Love that Borders on the Miraculous!

Merry Monday by Parris Bailey

“He brought me to the banqueting house, and his banner over me was love.” SOS 2:4

He placed a banner over our heads labeled love, because He forever triumphed over death, hell and sin. It’s a Love that borders on the miraculous. JC Powys says, “Love gives itself without measure and without counting the cost.” Christ becomes the Captain of our Salvation. As we sit at this table of wine, it does us well to talk of His suffering and His victories. Being under his protective banner, He becomes our “Jehovah Nissi”, that shields us from the things of this world. (Ex.17:15) His love truly becomes the pledge and guarantee of our safety and protection. If God be for us who can be against us? This table that we build in our hearts becomes a ever constant strength and joy in battle. I love this Augustine quote:”I sought the Lord, and afterward I knew He moved my soul to seek him, seeking me; It was not I that found O Saviour true; No, I was found of thee. I find, I walk, I love, but, oh, the whole of Love is but my answer, Lord, to thee! For thou wert long beforehand with my soul; Always thou lovedst me. ” (Confession I.I )
It is the cry of the hungry heart for the living bread, and of the tired spirit for the secret place of His presence and His rest.
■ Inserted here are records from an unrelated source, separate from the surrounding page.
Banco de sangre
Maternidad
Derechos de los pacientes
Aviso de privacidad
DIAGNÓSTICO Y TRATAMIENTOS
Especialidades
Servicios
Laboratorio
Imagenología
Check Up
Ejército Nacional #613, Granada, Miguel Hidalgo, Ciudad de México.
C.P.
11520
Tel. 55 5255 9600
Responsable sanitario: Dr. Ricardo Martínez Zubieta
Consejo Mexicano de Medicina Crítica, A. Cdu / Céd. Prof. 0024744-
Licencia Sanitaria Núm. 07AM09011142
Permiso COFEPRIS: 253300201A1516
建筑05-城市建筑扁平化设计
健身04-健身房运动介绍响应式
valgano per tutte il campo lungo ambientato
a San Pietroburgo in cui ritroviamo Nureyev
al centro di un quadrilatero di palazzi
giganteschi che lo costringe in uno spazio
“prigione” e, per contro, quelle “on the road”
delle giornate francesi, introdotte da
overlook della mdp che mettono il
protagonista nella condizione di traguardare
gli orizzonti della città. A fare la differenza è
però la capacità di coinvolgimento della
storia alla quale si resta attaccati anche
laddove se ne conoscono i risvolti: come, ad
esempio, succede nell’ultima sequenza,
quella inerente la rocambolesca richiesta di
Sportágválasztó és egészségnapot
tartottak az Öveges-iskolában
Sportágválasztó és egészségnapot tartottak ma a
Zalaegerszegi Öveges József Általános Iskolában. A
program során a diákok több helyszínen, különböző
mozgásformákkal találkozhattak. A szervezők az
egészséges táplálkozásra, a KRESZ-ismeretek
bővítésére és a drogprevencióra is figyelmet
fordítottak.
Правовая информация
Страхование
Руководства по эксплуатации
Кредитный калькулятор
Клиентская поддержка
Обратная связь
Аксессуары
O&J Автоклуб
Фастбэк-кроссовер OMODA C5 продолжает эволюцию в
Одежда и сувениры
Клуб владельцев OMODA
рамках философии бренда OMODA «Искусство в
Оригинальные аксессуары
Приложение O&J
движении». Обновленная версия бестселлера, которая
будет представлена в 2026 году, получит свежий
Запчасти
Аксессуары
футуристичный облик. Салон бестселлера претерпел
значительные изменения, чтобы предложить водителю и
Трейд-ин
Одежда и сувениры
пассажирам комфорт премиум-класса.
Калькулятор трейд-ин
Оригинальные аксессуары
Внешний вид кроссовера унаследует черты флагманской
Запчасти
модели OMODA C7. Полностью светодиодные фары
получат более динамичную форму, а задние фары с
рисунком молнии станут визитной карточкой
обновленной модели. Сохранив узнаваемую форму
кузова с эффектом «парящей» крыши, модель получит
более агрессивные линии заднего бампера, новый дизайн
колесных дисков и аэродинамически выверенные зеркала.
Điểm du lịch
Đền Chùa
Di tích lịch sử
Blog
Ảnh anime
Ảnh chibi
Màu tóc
And He answers it by the revelation of His love, so that the happy heart can say, “He brought me into His banqueting house and His banner over me was love.”
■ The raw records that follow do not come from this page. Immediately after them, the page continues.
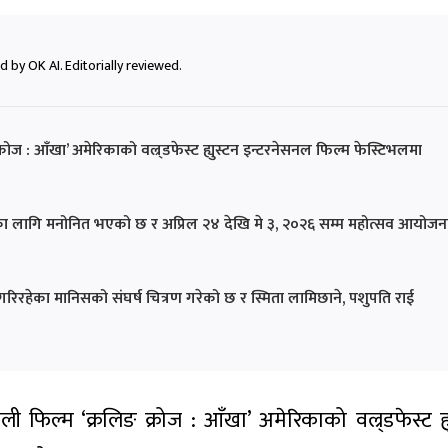
 by OK AI. Editorially reviewed.
क्रोज : आँखा’ अमेरिकाको वल्र्डफेस्ट ह्युस्टन इन्टरनेसनल फिल्म फेस्टिभलमा
र्ड’का लागि मनोनित भएको छ र अप्रिल २४ देखि मे ३, २०२६ सम्म महोत्सव आयोजन
गरिरहेका मानिसको संघर्ष चित्रण गरेको छ र स्मिता लामिछाने, पशुपति राई
ली फिल्म ‘क्रलिङ क्रोज : आँखा’ अमेरिकाको वल्र्डफेस्ट ह्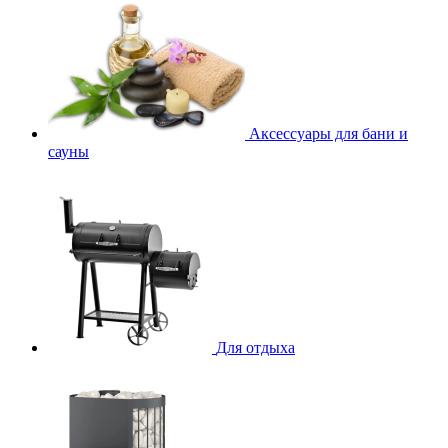
Аксессуары для бани и
сауны
Для отдыха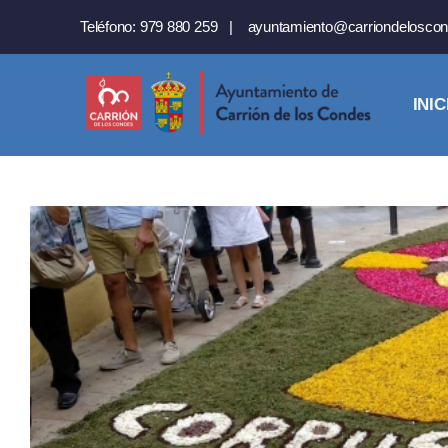
Saltar
Teléfono:
979 880 259
|
ayuntamiento@carriondeloscon
al
contenido
INIC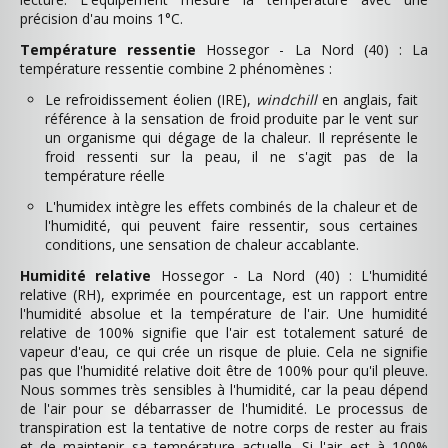
précision d'au moins 1°C.
Température ressentie
Hossegor - La Nord (40) : La
température ressentie combine 2 phénomènes :
Le refroidissement éolien (IRE),
windchill
en anglais, fait
référence à la sensation de froid produite par le vent sur
un organisme qui dégage de la chaleur. Il représente le
froid ressenti sur la peau, il ne s'agit pas de la
température réelle
L'humidex intègre les effets combinés de la chaleur et de
l'humidité, qui peuvent faire ressentir, sous certaines
conditions, une sensation de chaleur accablante.
Humidité relative
Hossegor - La Nord (40) : L'humidité
relative (RH), exprimée en pourcentage, est un rapport entre
l'humidité absolue et la température de l'air. Une humidité
relative de 100% signifie que l'air est totalement saturé de
vapeur d'eau, ce qui crée un risque de pluie. Cela ne signifie
pas que l'humidité relative doit être de 100% pour qu'il pleuve.
Nous sommes très sensibles à l'humidité, car la peau dépend
de l'air pour se débarrasser de l'humidité. Le processus de
transpiration est la tentative de notre corps de rester au frais
et de maintenir sa température actuelle. Si l'air est à 100%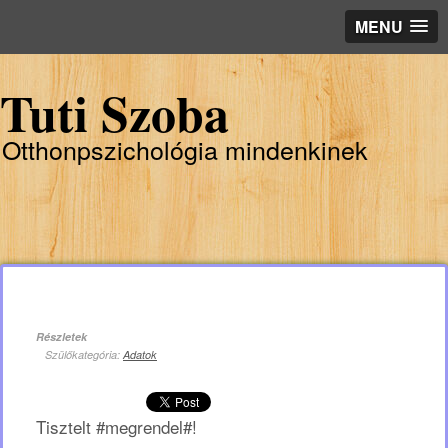
MENU
Tuti Szoba
Otthonpszichológia mindenkinek
Részletek
Szülőkategória:
Adatok
Tisztelt #megrendel#!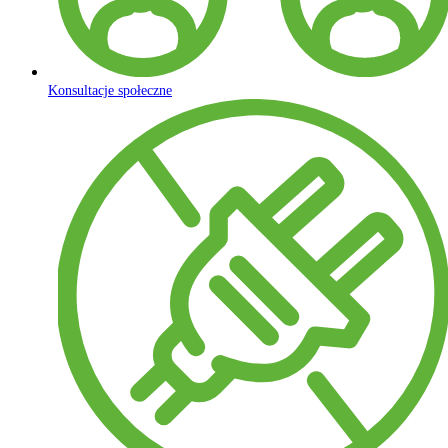
Konsultacje społeczne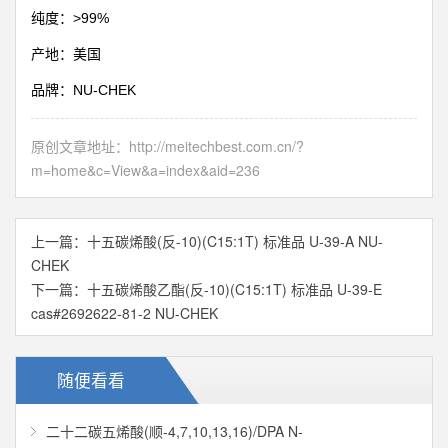
>99%
纯度：
产地：美国
NU-CHEK
品牌：
原创文章地址：
http://meitechbest.com.cn/?
m=home&c=View&a=index&aid=236
上一篇：
十五碳烯酸(反-10)(C15:1T) 标准品 U-39-A NU-
CHEK
下一篇：
十五碳烯酸乙酯(反-10)(C15:1T) 标准品 U-39-E
cas#2692622-81-2 NU-CHEK
随便看看
二十二碳五烯酸(顺-4,7,10,13,16)/DPA N-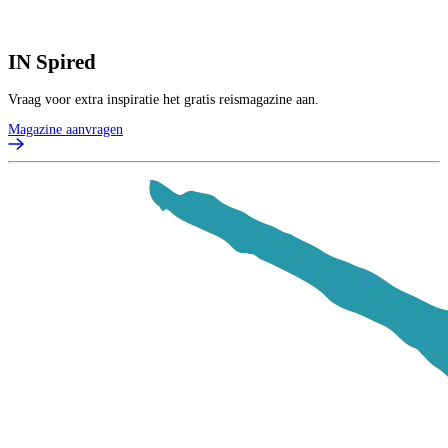
IN
Spired
Vraag voor extra inspiratie het gratis reismagazine aan.
Magazine aanvragen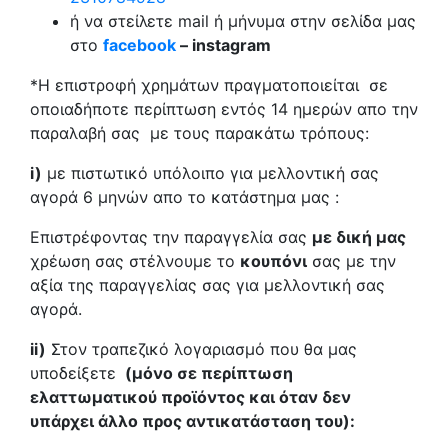
ή να στείλετε mail ή μήνυμα στην σελίδα μας
στο
facebook
– instagram
*Η επιστροφή χρημάτων πραγματοποιείται σε
οποιαδήποτε περίπτωση εντός 14 ημερών απο την
παραλαβή σας με τους παρακάτω τρόπους:
i)
με πιστωτικό υπόλοιπο για μελλοντική σας
αγορά 6 μηνών απο το κατάστημα μας :
Επιστρέφοντας την παραγγελία σας
με δική μας
χρέωση σας στέλνουμε το
κουπόνι
σας με την
αξία της παραγγελίας σας για μελλοντική σας
αγορά.
ii)
Στον τραπεζικό λογαριασμό που θα μας
υποδείξετε
(μόνο σε περίπτωση
ελαττωματικού προϊόντος και όταν δεν
υπάρχει άλλο προς αντικατάσταση του):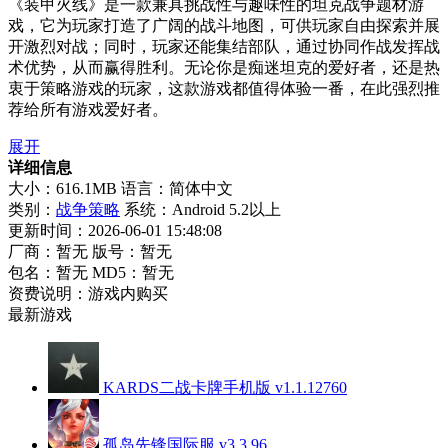
《装甲火线》是一款兼具挑战性与趣味性的坦克战争题材游
戏，它为玩家打造了广阔的战斗地图，可供玩家自由探索并展
开激烈对战；同时，玩家还能集结部队，通过协同作战发挥战
术优势，从而赢得胜利。无论你是痴迷坦克的爱好者，还是热
衷于策略游戏的玩家，这款游戏都值得体验一番，在此强烈推
荐给所有游戏爱好者。
展开
详细信息
大小：616.1MB
语言：简体中文
类别：
战争策略
系统：Android 5.2以上
更新时间：2026-06-01 15:48:08
厂商：暂无
版号：暂无
包名：暂无
MD5：暂无
资费说明：游戏内购买
最新游戏
KARDS二战卡牌手机版 v1.1.12760
孤岛先锋国际服 v3.3.96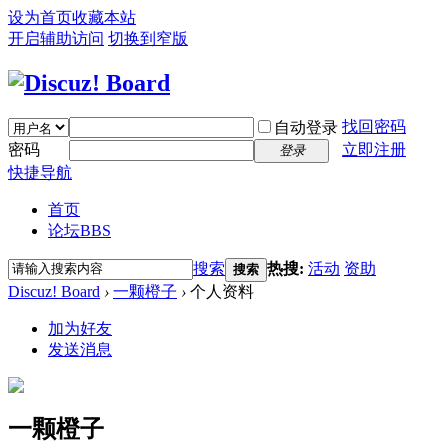
设为首页
收藏本站
开启辅助访问
切换到窄版
找回密码
自动登录
密码
立即注册
登录
快捷导航
首页
论坛
BBS
搜索
热搜:
活动
资助
搜索
Discuz! Board
›
一颗橙子
›
个人资料
加为好友
发送消息
一颗橙子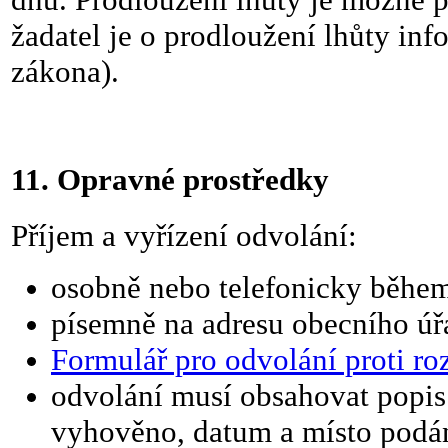
žadatel je o prodloužení lhůty inf
zákona).
11. Opravné prostředky
Příjem a vyřízení odvolání:
osobně nebo telefonicky běhe
písemně na adresu obecního úř
Formulář pro odvolání proti ro
odvolání musí obsahovat popis 
vyhověno, datum a místo podán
When we sit at this banquet table filled with His presence, our thoughts move heavenward as we remember, “The language of each scar in His sacred body is love unspeakable, inconceivable, love of the most worthy to the most worthless love, of the prince of the kings of the earth to a beggar on the dunghill, love of the all glorious Creator to the degraded creature, love of God to a contemptible worm, though a worm originally made after his own image, and capable of loving HIm with the ardor of the loftiest seraph. This love and loveliness is able to be apprehended, realized, and felt by the human soul, though at the same time deeply conscious of its utter unworthiness of it. The soul capable both of enjoying that amazing love and of reciprocating it, and of experiencing, a joy superior to that connected with any mere earthly love-a joy characterized by one who knew it as unspeakable and full of glory. This joy in the Divine Redeemer and His love is the experience of the early Christians which raised them above the smiles and frowns of this world, above the fears and torture of death, of the lions and the stake. This banqueting house is not confined to time or place, but especially found in the ordinances of God’s house, and most of all in that of Communion.” (The Preachers Homiletic Commentary) Come, let us drink and let us eat-and that is where we are forever changed.